Unit Trust of India (UTI) was formed through a central legislation in the year 1963 for giving small investors a trustworthy government institution for investments. But, the UTI Act 1963 was repealed in the year 2003 paving way for the bifurcation of UTI into Specified Undertaking of Unit Trust of India (SUUTI) and UTI Mutual Fund (UTIMF) with UTIMF promoted by four large Public Sector Financial Institutions as sponsors, viz., State Bank of India, Life Insurance Corporation of India, Bank of Baroda and Punjab National Bank with each of them holding a 18.24 per cent stake in the paid up capital of UTI AMC. UTI Mutual Fund is the oldest and one of the largest mutual funds in India with over 10 million investor accounts under its 230 domestic schemes or plans as on September 30, 2017.
But UTI had other schemes also before its bifurcation.
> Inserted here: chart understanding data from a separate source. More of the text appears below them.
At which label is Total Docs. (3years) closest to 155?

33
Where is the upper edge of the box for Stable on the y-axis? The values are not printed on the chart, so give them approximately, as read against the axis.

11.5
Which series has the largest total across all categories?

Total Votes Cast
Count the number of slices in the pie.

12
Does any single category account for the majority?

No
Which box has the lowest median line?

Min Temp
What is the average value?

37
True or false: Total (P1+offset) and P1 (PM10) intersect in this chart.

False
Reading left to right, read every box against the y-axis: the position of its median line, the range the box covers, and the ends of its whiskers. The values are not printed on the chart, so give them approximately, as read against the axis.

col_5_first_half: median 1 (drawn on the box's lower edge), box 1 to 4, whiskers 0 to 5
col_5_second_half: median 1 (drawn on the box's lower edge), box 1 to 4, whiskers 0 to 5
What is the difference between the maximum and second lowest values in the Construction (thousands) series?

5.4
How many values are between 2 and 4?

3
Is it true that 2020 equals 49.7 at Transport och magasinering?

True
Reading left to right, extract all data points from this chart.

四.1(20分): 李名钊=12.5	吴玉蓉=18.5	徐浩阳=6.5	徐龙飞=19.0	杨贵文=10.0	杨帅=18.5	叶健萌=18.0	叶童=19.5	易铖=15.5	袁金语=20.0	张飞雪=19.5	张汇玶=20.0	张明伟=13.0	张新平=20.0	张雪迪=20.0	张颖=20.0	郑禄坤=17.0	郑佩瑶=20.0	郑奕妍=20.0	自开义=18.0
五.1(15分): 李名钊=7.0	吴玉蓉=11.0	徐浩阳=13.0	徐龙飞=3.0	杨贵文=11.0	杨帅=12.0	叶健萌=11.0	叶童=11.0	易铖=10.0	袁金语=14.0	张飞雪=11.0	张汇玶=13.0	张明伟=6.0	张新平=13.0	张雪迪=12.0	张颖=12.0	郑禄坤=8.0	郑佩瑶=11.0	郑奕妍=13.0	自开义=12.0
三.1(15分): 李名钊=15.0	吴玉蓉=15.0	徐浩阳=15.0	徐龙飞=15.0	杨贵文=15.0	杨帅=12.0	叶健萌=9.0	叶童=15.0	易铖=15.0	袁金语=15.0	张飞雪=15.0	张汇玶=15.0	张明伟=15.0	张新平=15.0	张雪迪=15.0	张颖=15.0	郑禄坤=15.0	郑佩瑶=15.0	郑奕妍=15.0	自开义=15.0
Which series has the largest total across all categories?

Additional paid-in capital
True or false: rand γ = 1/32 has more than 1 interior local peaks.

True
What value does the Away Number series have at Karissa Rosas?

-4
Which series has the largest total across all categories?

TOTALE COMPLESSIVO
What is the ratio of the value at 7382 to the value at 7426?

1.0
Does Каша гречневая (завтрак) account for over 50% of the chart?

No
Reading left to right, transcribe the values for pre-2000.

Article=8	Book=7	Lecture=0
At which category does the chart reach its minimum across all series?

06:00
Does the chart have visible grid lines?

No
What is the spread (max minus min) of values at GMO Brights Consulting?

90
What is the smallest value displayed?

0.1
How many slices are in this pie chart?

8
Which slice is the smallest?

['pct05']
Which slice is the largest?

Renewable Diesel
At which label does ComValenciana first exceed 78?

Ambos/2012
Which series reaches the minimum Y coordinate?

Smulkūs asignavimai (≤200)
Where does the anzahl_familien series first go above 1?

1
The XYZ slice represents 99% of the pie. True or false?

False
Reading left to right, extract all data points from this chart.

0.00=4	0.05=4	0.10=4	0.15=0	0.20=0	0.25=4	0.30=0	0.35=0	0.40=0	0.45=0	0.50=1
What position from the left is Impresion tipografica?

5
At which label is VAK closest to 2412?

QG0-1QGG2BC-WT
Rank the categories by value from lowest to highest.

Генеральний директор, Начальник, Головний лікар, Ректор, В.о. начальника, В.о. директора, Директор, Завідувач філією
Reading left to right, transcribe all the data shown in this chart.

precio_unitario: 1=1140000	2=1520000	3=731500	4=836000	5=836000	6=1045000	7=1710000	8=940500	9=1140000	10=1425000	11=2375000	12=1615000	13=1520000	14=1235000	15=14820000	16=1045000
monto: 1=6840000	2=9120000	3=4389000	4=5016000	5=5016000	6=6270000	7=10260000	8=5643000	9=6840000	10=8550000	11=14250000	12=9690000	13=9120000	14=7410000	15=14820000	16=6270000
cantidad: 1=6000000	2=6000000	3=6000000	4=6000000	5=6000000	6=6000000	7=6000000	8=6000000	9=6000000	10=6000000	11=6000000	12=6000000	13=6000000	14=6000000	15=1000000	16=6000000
Small investors are totally unaware of their investments made in schemes launched by a government-trust UTI. It is a duty of the central government to make investors in UTI to know about their investments. In case UTI does not exist now, Union Ministry of Corporate Affairs should own responsibility to write to every individual investor in erstwhile UTI about the fate of their investment. Procedure may be formulated for one-time-settlement for all those investors in UTI who do not wish to continue in dark about their investment in UTI.
(The views expressed by the author in the article are his/her own.)